0

I implemented simple syllabification algorithm following Improved Lansky algorithm but it's really slow when I need to run this algorithm on corpus over 2 million words. Could someone point me in the direction what causes it to be so slow? Algorithm below:

  1. Everything after the last vowel (vowel group) belongs to the last syllable

  2. Everything before the first vowel (vowel group) belongs to the first syllable

  3. If the number of consonants between vowels is even (2n), they are divided into the halves first half belongs to the left vowel(s) and second to the right vowel(s) (n/n).

  4. If the number of consonants between vowel(s) is odd(2n + 1), we divide them into n / n + 1 parts.
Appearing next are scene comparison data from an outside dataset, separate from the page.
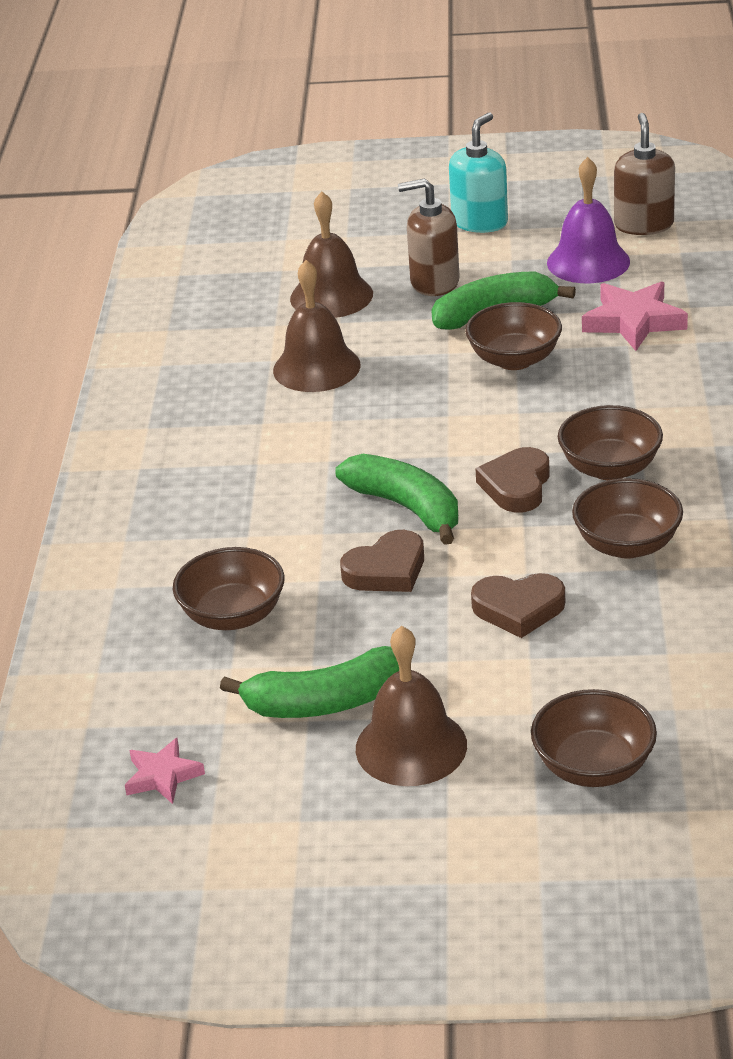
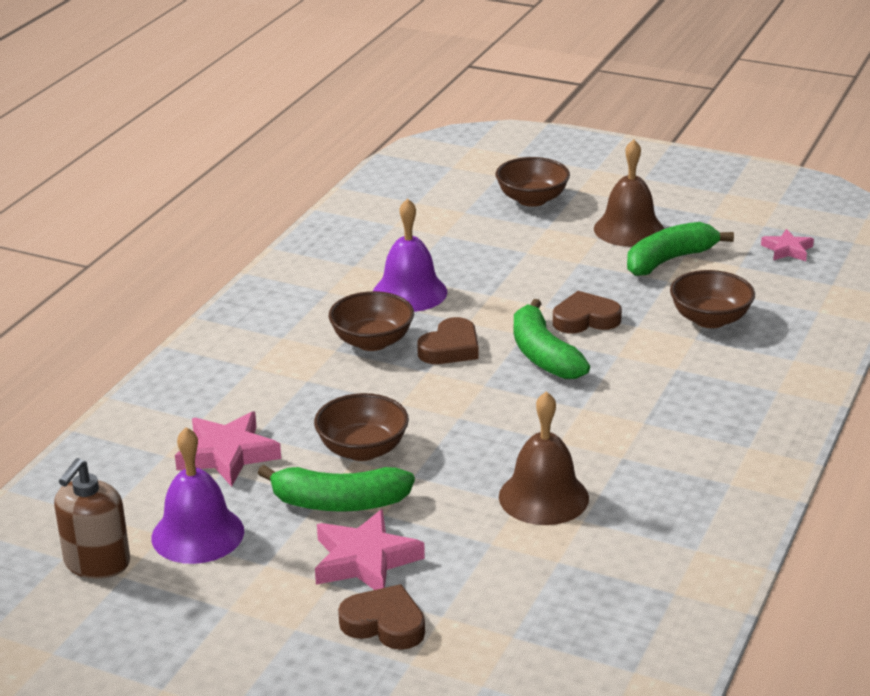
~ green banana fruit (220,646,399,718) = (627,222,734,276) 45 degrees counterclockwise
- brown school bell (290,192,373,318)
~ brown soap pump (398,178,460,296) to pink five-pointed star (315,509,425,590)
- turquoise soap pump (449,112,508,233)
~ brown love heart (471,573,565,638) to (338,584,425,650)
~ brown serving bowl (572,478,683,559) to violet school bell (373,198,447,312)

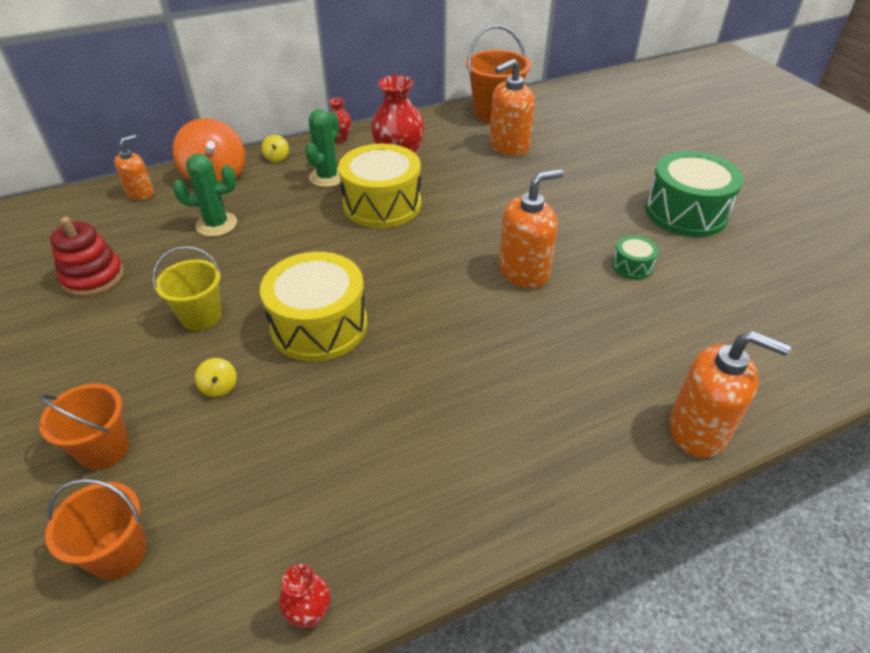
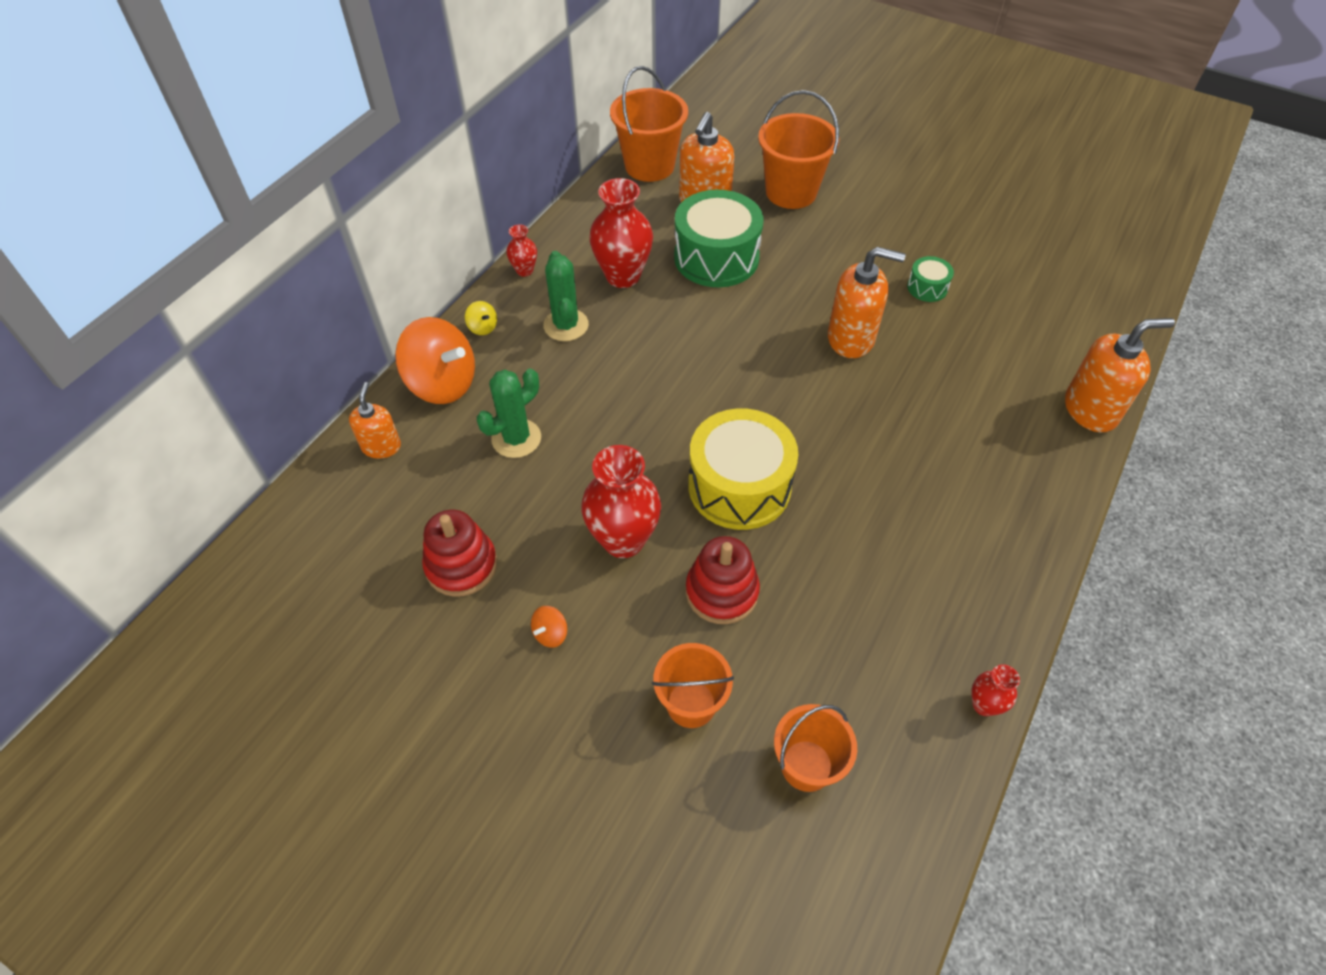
~ bright yellow bucket (153,246,221,331) to red vase (581,445,661,558)
~ bright yellow toy top (195,358,237,397) to red stacking rings (686,536,760,624)
- bright yellow toy drum (338,144,421,228)
~ bright orange soap pump (499,169,563,289) = (828,247,906,358) 75 degrees clockwise
~ green toy drum (645,151,743,237) to (674,190,763,287)
+ bright orange toy top (531,606,567,648)
+ bright orange bucket (758,90,839,209)

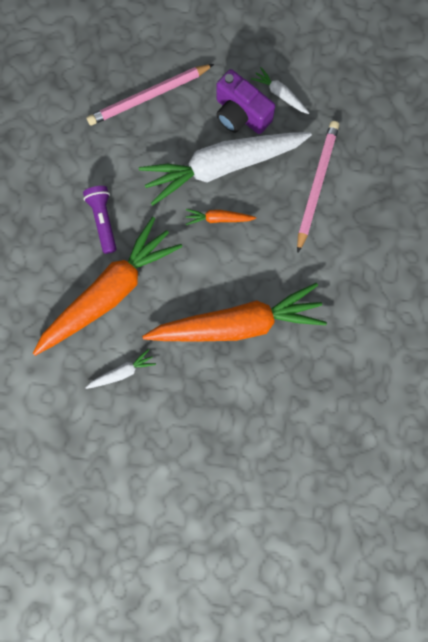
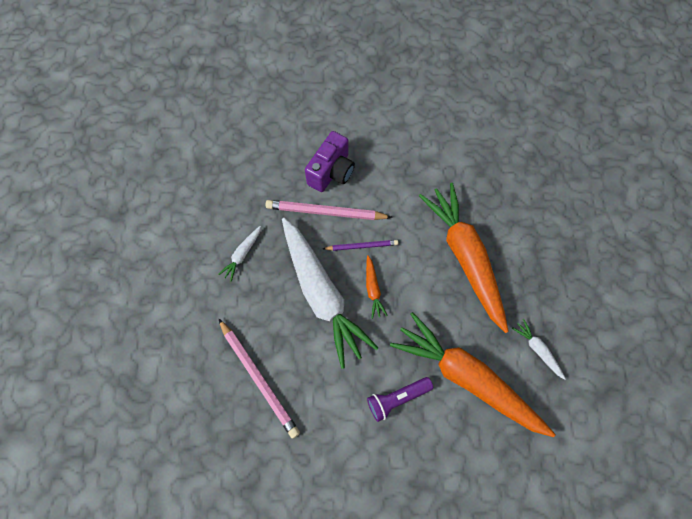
~ violet photo camera (216,69,275,134) to (305,131,355,192)
+ violet wooden pencil (323,240,399,251)

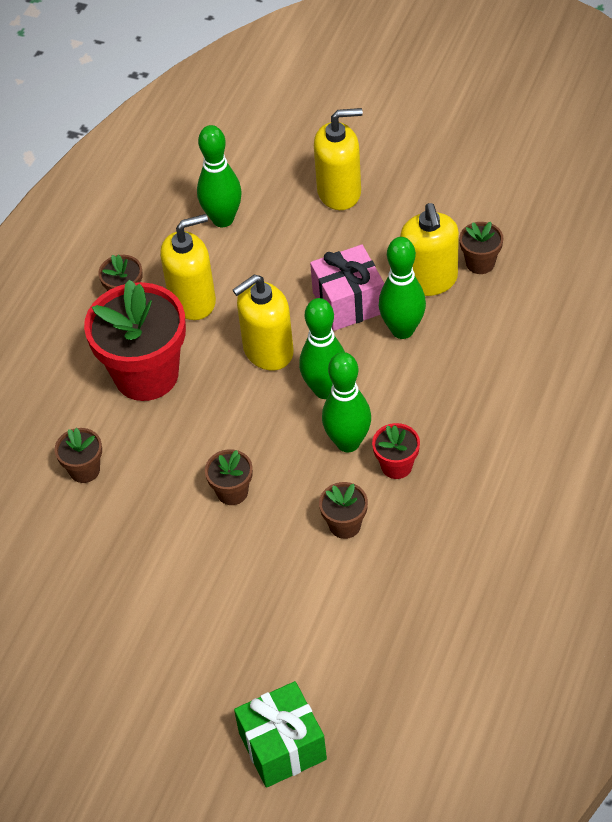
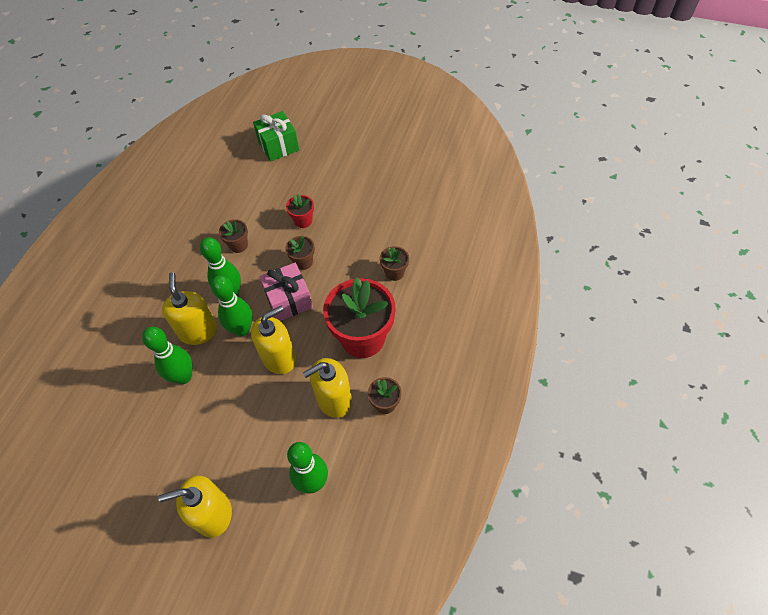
~ pink present (310,244,384,331) to (259,263,313,321)
~ red plant pot (372,423,420,479) to (286,194,314,228)
~ bright yellow soap pump (400,203,459,296) to (162,272,217,345)
- brown plant pot (459,222,503,274)

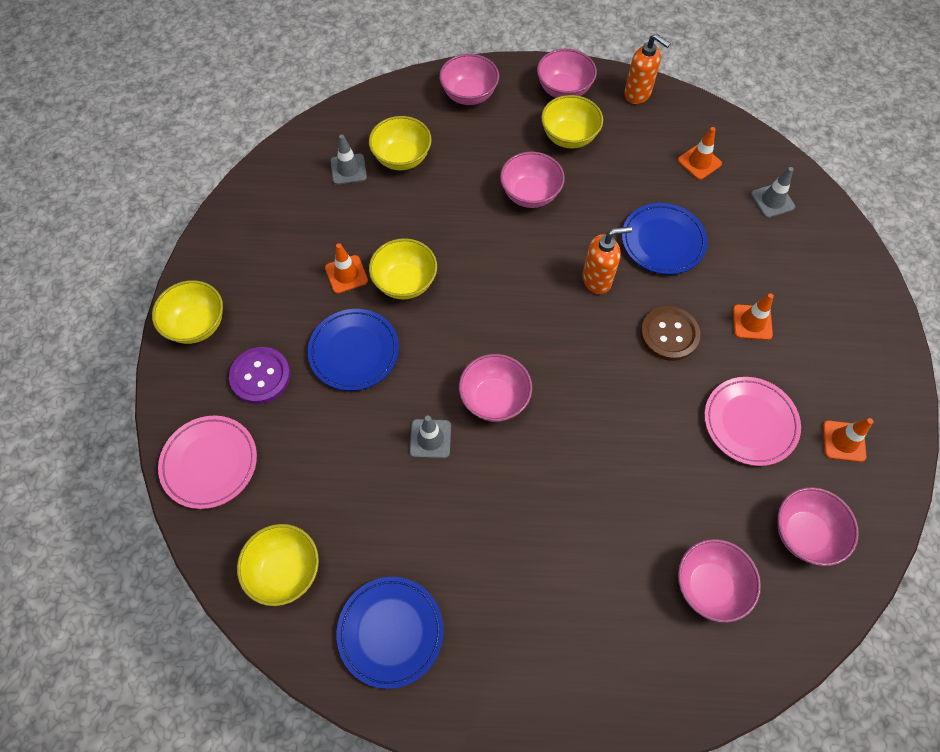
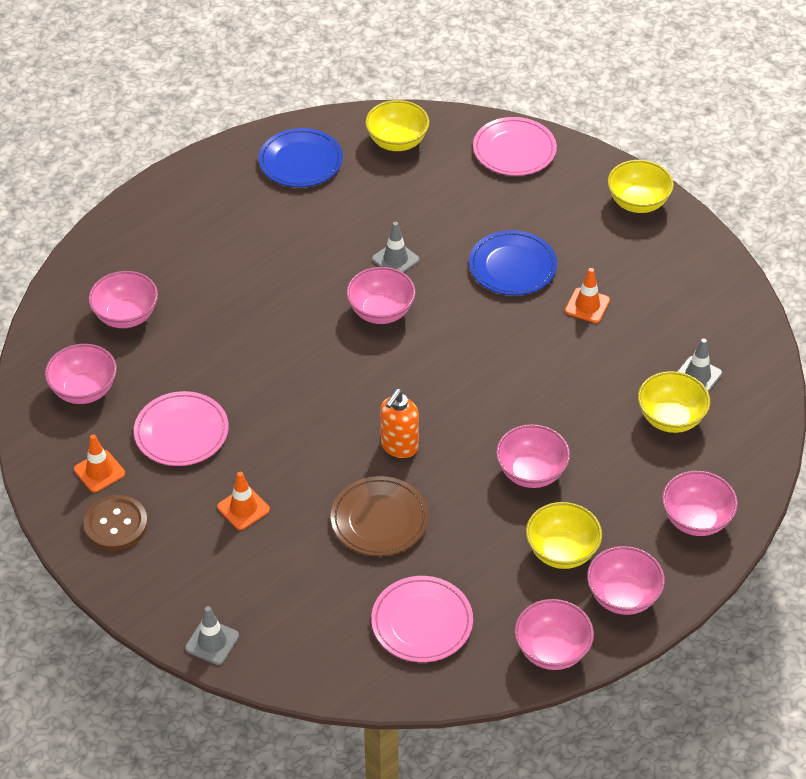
- violet button (229,347,291,404)
- bright yellow serving bowl (369,238,437,299)
~ royal blue flat dish (622,203,708,275) to brown flat dish (331,476,429,556)
~ bright orange soap pump (624,34,671,104) to pink serving bowl (515,599,594,670)
~ brown button (640,306,700,361) to (83,495,148,551)
~ bright orange traffic cone (678,127,722,180) to pink flat dish (371,576,473,662)
~ gray traffic cone (751,167,795,218) to (185,606,239,665)

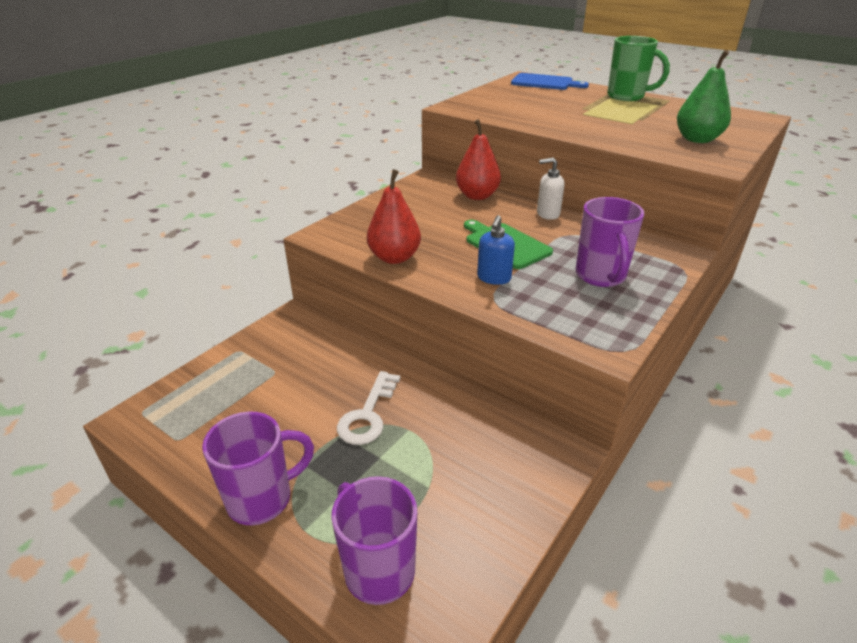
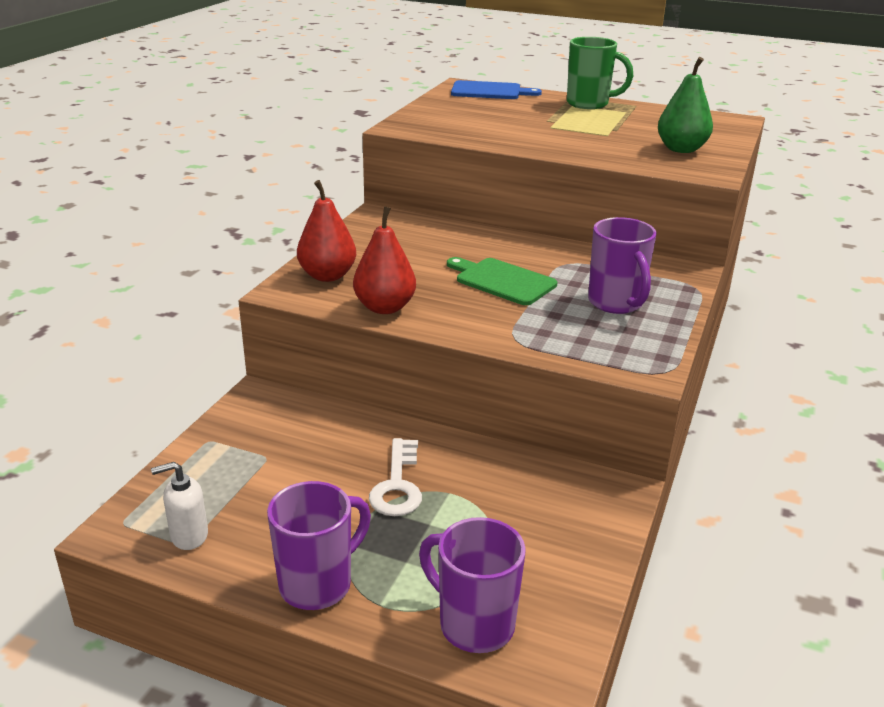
~ red pear fruit (456,119,501,200) to (297,180,356,282)
- royal blue soap pump (477,215,515,285)
~ white soap pump (537,157,565,220) to (151,462,208,550)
  5. If there is only one consonant between vowels, it belongs to the left vowel(s).

    #include <stdio.h>
    #include <string.h>
    
    #define VOWELS "aeiou"
    
    int get_n_consonant_between(char *word, int length) {
         int count = 0;
         int i = 0;
    
         while (i++ < length) {
              if (strchr(VOWELS, *word)) break;
             word++;
             count++;
         } 
    
         return count;
     }
    
     void syllabification(char *word, int n_vowel_groups) {
         int i = 0, length = strlen(word), consonants;
         int syllables = 0, vowel_group = 0, syl_length = 0;
         char *syllable = word;
         char hola[length];
    
         memset(hola, 0, length);
    
         if (n_vowel_groups < 2) {
             printf("CAN'T BE SPLIT INTO SYLLABLES\n\n");
             return;
         }
    
         while (i < length) {
             if (strchr(VOWELS, word[i])) {
                 syl_length++;
                 i++;
                 if (vowel_group) continue;
                 vowel_group = 1;
             }
             else {
                 if (vowel_group) {
                      consonants = get_n_consonant_between(word + i, length - i);
                      if (consonants == 1) {
                          // printf("only one consonant\n");
                          syl_length++;
                          strncpy(hola, syllable, syl_length);
                          i++;
                      }
                      else {
                          int count = consonants / 2;
                          if ((consonants % 2) == 0) { /* number of consonants is 2n, first half belongs to the left vowel */
                         syl_length += count;
                }
                else {
                    syl_length += count;
                }
                strncpy(hola, syllable, syl_length);
                i += count;
            }
    
            syllables++;
            if (syllables == n_vowel_groups) {
                printf("syllable done %d: %s\n", syllables, syllable);
                break;
            }
            printf("syllable %d: %s\n", syllables, hola);
    
            syllable = word + i;
            syl_length = 0;
            memset(hola, 0, length);
        }
        else {
            syl_length++;
            i++;
        }
        vowel_group = 0;
         }
     }    
     }
    
     int count_vowel_groups(char *word) {
          int i, nvowels = 0;
          int vowel_group = 0;
    
          for (i = 0; i < strlen(word); i++) {
              if (strchr(VOWELS, word[i])) {
                  if (vowel_group) continue;
                  vowel_group = 1;
              }
              else {
                  if (vowel_group) nvowels++;
                  vowel_group = 0;
              }    
          }
          // printf("%d vowel groups\n", nvowels);
          return nvowels;
    }
    
     void repl() {
          char *line = NULL;
          size_t len = 0;
          int i = 0;
          int count;
          FILE *file = fopen("../syllables.txt", "r");
          while(i++ < 15) {
              getline(&line, &len, file);
              printf("\n\n%s\n", line);
              count = count_vowel_groups(line);
              syllabification(line, count);
          }
     }
    
     int main(int argc, char *argv[]) {
         // printf("Syllabification test:\n");
         repl();
     }
    

    `

  • This possibly belongs on [codereview.se], but basically I'd say your best bet is to avoid multiple scans of the input (why do you need to count the number of vowel groups at the beginning, for example?) and to find a faster way to identify vowels, such as a lookup table or even a simple bithack. – rici Mar 04 '18 at 02:36

2 Answers2

0

There are few things which you could do:

1) Profile the program and see where it spends most of the time.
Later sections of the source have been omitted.